Software

I develop and maintain a variety of bioinformatics software.

smfishHmrf (spatial transcriptomics) 2018

With the first generation seqFISH, we applied it on visual cortex specimen (125 genes).

Accompanying this data, we developed Hidden Markov Random Field (HMRF) to infer spatial domains from this data (bitbucket.org/qzhu/smfish-hmrf/).

Input of HMRF requires only cell coordinate matrix and cell-by-gene expression matrix.

We also have a Support Vector Machine (SVM) based learner to map cell types from a single cell RNAseq dataset onto seqFISH (of same tissue region).


Giotto (spatial transcriptomics) 2020

As spatial transcriptomics data get rapidly generated from recent imaging and sequencing-based technologies, a standardized analysis toolkit becomes much in need.

Giotto (spatialgiotto.com) is a set of tools (written in R, Python, Javascript) offering a variety of downstream spatial analyses and interactive visualizations, including spatial clustering, spatial gene detection, cell cell proximity analysis, and histology analysis.

It has been applied to Slide-seq, MERFISH, SeqFISH+, Spatial Transcriptomics, MIBI-TOF, OsmFISH, STARmap.



CUT&RUNTools (epigenomics) 2019

CUT&RUN is a chromatin profiling technology which uses protein-A MNase fusion protein, coupled with an antibody, to cleave around antibody-bound locations on the DNA.

It can be used to map transcription factor and histone binding sites.

This tool (bitbucket.org/qzhudfci/cutruntools) fascilitates data processing, and provides the reads trimming, cut tabulation, motif footprint steps important for the analysis, validation of CUT&RUN.



SEEK (Search based exploration of expression compendia) (big data) 2015

SEEK is a web-server (seek.princeton.edu) that performs coexpression data integration in real-time.

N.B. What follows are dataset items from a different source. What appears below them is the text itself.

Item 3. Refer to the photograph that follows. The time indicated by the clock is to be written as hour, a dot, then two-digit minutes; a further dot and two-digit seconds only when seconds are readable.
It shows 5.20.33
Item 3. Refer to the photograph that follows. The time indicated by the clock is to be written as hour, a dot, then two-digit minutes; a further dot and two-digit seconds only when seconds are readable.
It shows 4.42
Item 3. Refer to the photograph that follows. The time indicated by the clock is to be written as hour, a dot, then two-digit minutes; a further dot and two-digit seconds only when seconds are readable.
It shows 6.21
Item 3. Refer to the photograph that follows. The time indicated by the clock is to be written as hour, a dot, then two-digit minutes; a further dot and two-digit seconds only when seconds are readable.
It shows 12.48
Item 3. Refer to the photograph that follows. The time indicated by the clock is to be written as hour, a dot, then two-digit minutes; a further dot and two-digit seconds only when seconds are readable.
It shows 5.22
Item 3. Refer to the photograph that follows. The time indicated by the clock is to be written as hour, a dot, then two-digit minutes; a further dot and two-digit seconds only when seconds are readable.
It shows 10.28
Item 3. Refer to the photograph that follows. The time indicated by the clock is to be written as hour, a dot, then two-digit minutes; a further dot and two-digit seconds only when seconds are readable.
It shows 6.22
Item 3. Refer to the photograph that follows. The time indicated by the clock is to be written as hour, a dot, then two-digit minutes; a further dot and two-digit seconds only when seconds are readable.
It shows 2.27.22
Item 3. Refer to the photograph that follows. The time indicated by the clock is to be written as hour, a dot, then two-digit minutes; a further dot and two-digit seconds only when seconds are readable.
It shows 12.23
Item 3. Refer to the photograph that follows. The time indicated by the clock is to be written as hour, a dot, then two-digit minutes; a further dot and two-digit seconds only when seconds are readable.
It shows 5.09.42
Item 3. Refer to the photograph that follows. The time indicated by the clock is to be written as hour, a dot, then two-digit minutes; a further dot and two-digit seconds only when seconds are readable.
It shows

Users enter a query gene or gene-set. SEEK will weight thousands of gene expression datasets (5,000 datasets and 150,000 conditions) based on the query, and integrate these datasets to find robust coexpressed genes.

It visualizes the expression patterns of these genes side-by-side in datasets prioritized to the query genes.


SEEK has been extended to 5 model organisms including yeast, mouse, worm, fly, and zebrafish (seek.princeton.edu/modSeek/).